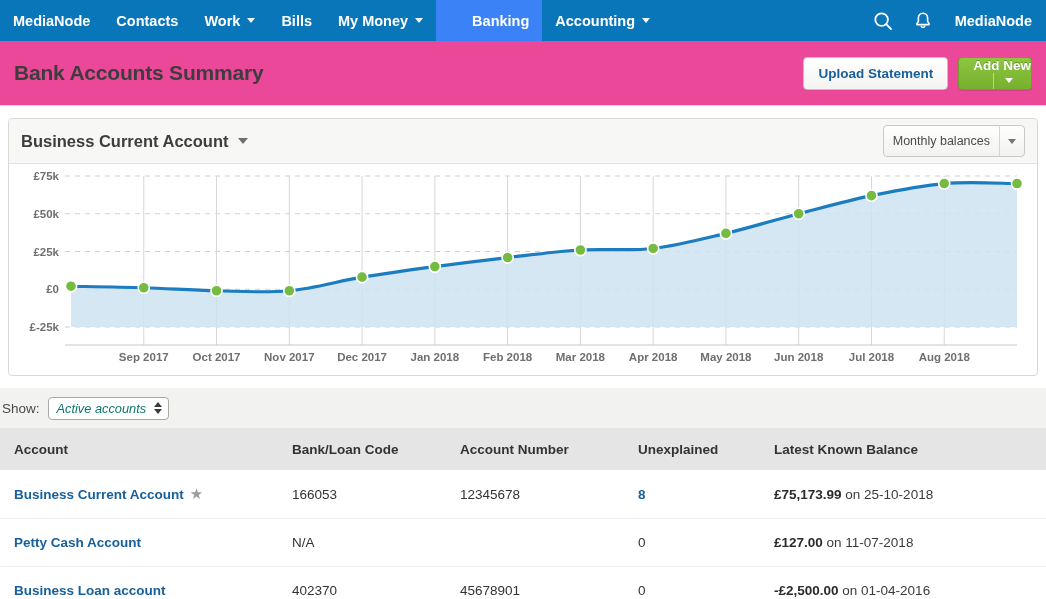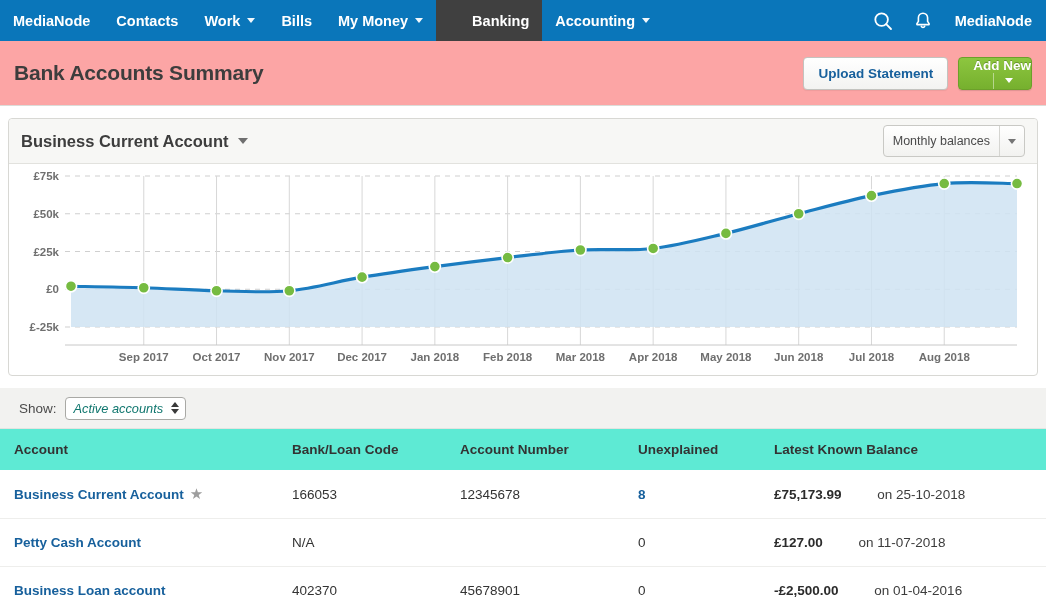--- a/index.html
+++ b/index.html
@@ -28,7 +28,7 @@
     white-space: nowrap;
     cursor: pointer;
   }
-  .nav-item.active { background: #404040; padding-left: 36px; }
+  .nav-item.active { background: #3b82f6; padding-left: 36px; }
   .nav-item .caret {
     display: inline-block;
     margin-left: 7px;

* * *

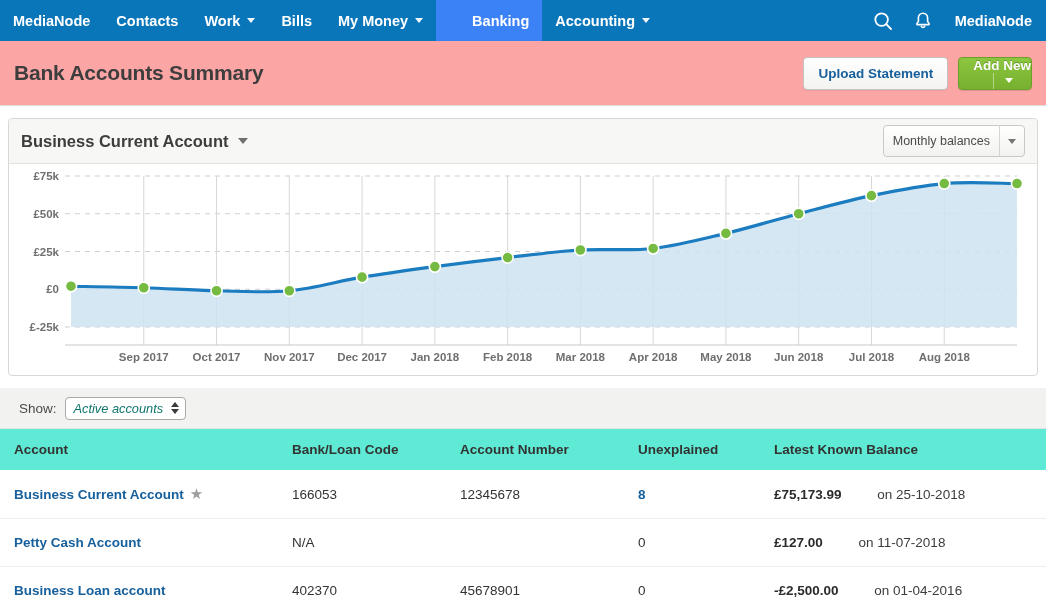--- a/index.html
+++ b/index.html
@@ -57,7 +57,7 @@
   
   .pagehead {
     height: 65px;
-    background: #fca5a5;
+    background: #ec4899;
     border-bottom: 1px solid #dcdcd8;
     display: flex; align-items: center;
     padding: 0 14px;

==

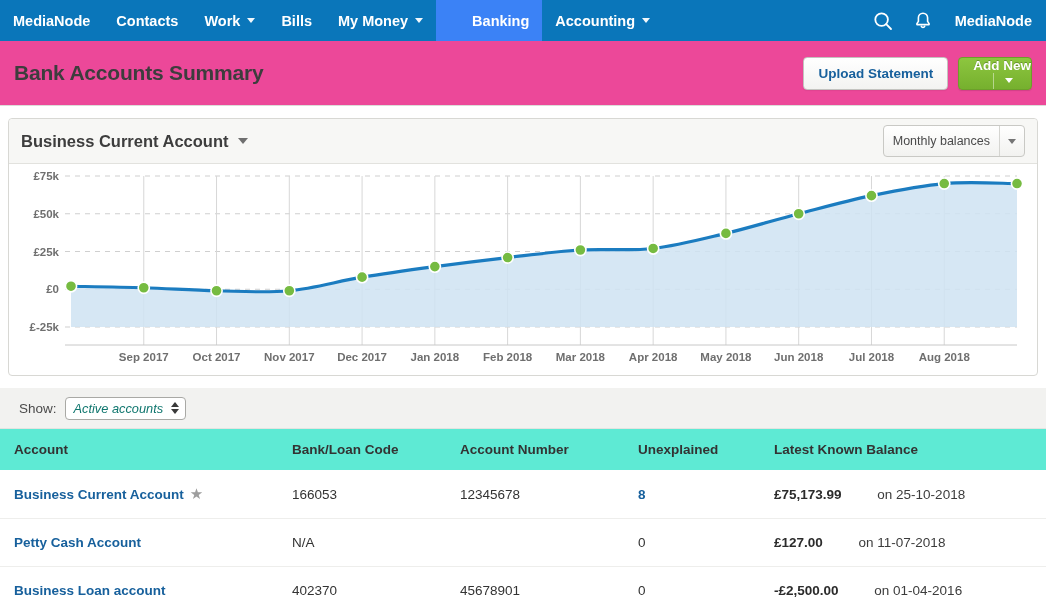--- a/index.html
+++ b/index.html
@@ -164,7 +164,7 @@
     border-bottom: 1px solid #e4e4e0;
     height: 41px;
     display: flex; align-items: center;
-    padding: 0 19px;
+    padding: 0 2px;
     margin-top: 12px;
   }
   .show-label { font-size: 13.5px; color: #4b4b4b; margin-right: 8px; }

DIRECTIVE
Return only the number of lines in the data above that include the word "margin".

RESPONSE
3